‘Dragon’ Disukai dalam Perebutan Judul Kelas Bantam

Jika Anda belum pernah mendengar tentang Naoya Inoue, jangan khawatir: Anda tidak sendiri. Meskipun menjadi salah satu petinju pound-for-pound terbaik di dunia, Inoue belum menemukan ketenaran di luar Jepang asalnya. Tapi dia berharap untuk mengubahnya pada hari Sabtu, ketika dia mempertahankan gelar kelas bantam WBA dan IBF melawan Jason Moloney di MGM Grand Conference Center di Las Vegas.

Odds Naoya Inoue Moloney
Naoya Inoue akan mempertahankan gelar kelas bantamnya melawan Jason Moloney di Las Vegas pada hari Sabtu. (Gambar: Mark Runnacles / Getty)

Inoue datang ke pertarungan sebagai favorit yang luar biasa, dan akan mencoba untuk menampilkan jenis pertunjukan yang akan membuatnya menjadi nama rumah tangga bahkan di antara penggemar tinju biasa.

‘The Dragon’ Mencari Pengakuan di Seluruh Dunia

Dikenal sebagai”The Dragon”, Inoue (19-0, 16 KO) telah mengesankan penggemar tinju hardcore dengan jab yang kuat dan gerak kaki yang cekatan. Kekuatannya telah mengalahkan sebagian besar lawan, menghentikan delapan lawan berturut-turut sebelum Nonito Donaire membawanya ke kartu dalam pertarungan terakhir Inoue pada November 2019. Beberapa publikasi menyebutkan bahwa pertarungan tahun ini, pertarungan bolak-balik antara pemukul keras yang bersedia berdiri dan berdagang.

Inoue akhirnya memenangkan keputusan dengan suara bulat (116-111, 114-113, 117-109) untuk mempertahankan gelarnya. Sekarang, promotor percaya bahwa lebih banyak pertarungan penuh aksi seperti itu – lebih disukai di mana dia menjadi yang teratas – dapat mengubah Inoue menjadi celebrity yang pantas dia dapatkan.

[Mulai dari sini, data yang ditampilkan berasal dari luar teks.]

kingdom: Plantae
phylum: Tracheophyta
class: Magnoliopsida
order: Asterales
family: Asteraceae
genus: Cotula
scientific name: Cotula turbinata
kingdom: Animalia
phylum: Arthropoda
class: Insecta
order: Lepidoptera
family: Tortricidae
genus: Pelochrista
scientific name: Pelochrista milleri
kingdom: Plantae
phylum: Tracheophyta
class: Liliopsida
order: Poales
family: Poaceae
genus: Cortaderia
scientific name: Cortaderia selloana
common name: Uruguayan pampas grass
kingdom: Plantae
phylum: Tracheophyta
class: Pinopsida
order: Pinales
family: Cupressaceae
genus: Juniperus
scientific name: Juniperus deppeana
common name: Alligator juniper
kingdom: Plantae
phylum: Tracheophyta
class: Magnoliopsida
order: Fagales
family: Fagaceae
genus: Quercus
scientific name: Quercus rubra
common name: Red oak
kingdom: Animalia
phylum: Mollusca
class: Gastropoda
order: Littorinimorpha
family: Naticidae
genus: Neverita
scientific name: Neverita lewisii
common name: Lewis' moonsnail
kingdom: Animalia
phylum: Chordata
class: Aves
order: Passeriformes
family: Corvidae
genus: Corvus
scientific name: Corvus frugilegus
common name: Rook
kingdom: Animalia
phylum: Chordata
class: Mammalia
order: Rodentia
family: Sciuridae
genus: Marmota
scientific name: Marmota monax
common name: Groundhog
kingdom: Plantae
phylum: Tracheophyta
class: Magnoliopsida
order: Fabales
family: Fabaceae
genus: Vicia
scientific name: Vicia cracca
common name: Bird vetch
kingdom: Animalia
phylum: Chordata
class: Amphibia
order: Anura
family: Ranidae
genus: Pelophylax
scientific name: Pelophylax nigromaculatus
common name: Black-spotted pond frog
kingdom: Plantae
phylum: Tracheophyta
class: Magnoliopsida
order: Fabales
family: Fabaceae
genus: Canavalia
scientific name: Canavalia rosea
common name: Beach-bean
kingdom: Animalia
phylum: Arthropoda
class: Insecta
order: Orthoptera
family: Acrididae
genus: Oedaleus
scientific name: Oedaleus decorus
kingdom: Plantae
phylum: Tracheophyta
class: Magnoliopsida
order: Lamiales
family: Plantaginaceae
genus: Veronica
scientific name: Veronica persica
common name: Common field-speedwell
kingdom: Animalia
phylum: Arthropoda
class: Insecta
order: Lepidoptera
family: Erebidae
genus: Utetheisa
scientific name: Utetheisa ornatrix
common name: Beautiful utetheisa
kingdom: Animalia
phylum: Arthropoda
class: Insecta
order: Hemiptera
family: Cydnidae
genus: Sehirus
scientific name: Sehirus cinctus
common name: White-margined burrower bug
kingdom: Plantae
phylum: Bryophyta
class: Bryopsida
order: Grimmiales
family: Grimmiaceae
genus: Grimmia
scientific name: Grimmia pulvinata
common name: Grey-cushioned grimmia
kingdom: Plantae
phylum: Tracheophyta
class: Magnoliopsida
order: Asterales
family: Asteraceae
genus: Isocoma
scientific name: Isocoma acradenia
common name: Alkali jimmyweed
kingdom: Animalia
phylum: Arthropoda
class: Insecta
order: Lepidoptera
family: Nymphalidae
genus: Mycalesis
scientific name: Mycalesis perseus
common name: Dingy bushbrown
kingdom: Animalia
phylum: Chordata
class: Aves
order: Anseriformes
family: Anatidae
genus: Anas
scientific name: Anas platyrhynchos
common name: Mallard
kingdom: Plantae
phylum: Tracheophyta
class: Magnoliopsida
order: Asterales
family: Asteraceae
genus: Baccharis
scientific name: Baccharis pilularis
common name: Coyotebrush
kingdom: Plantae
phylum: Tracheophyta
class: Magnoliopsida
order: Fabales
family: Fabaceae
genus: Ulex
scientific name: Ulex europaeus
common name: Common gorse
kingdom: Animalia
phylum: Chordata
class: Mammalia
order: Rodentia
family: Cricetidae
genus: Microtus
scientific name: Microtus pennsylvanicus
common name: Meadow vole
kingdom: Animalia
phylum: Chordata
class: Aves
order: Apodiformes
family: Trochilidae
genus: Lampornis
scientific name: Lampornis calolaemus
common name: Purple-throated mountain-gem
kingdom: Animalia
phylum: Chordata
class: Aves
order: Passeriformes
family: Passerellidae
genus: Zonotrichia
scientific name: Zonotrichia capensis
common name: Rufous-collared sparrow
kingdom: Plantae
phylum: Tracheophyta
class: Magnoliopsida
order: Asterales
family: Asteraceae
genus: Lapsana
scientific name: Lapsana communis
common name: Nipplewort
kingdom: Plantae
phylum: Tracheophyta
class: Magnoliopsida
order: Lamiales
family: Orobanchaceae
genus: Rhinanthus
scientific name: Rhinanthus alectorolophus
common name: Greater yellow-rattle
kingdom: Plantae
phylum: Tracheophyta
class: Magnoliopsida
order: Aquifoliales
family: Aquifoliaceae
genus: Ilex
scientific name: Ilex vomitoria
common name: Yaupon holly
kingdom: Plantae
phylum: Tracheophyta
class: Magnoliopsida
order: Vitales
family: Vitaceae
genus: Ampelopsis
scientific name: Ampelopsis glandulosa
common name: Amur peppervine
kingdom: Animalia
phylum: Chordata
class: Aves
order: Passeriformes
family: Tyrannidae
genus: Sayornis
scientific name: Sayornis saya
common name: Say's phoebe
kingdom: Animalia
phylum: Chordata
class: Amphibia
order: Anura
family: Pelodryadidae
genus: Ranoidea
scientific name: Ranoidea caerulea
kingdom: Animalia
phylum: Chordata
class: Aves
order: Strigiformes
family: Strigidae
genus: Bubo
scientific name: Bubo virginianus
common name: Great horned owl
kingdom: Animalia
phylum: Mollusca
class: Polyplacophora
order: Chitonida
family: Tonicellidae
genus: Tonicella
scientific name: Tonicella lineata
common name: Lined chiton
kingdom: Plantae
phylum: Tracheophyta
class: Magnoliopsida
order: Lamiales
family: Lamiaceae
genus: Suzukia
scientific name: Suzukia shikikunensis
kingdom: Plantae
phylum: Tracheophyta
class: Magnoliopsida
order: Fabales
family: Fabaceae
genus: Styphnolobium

“Saya pikir dia memiliki kesombongan itu meskipun ada perbedaan bahasa yang dapat Anda rasakan,” presiden Tinju Peringkat Teratas Todd duBoef mengatakan kepada Yahoo Sports. “Dia memiliki kesombongan itu dan kehadirannya yang sangat unik. Ketika Anda memasangkannya dengan kekuatan yang dia miliki dan menjadi seorang pons yang menghancurkan, dia adalah petarung telegenik yang sempurna. ”

Inoue datang ke pertarungan sebagai favorit besar -1450 atas Moloney (+780) di FanDuel Sportsbook. Itu menunjukkan bahwa penyelenggara membuat pertarungan ini untuk kepentingan mempromosikan Inoue daripada menggelar pertarungan perebutan gelar yang kompetitif. Namun perkelahian baru-baru ini, termasuk kekalahan Vasiliy Lomachenko dari Teofimo Perez, menunjukkan bahwa bahkan petarung pound-for-pound terbaik di dunia pun bisa dikalahkan.

Moloney Mendapat Kesempatan Kedua di Gelar Kelas Bantam

Tapi Moloney (21-1, 18 KO) datang ke pertarungan dengan kredensial yang sah, bahkan jika dia mungkin tidak memenuhi standar Inoue. Dia menempati peringkat ketujuh dalam peringkat kelas bantam BoxRec, dan satu-satunya kekalahannya datang dalam penampilan pertarungan gelar sebelumnya: kekalahan keputusan terpisah dari Emmanuel Rodriguez pada Oktober 2018. Sebaliknya, Inoue mengalahkan Rodriguez dalam dua putaran.

Moloney tahu bahwa dia menghadapi tugas yang sulit dalam melawan Inoue. Tapi dia juga menginginkan pertarungan ini, dan berencana untuk menebus kesalahannya saat melawan Rodriguez.

“Saya sangat dekat untuk menjadi juara dunia. Itu sangat memilukan. Jumlah yang saya tingkatkan dalam dua tahun – saya bahkan tidak bisa menjelaskannya, “kata Moloney pada BoxingScene.com. “Saya meminta pertarungan ini, tim saya mengirimkannya, dan sekarang saatnya untuk membawa sabuk itu kembali bersama kami ke Australia.”

Meskipun itu mungkin sulit, Moloney mengatakan dia harus menghadapi Inoue jika dia ingin mencapai tujuannya di tinju.

“Setiap petarung harus ingin berjuang yang terbaik,” kata Moloney melalui Yahoo Sports. “Impian dan tujuan saya adalah menjadi kelas bantam terbaik di dunia, dan satu-satunya cara untuk mewujudkannya adalah dengan mengalahkan Inoue.”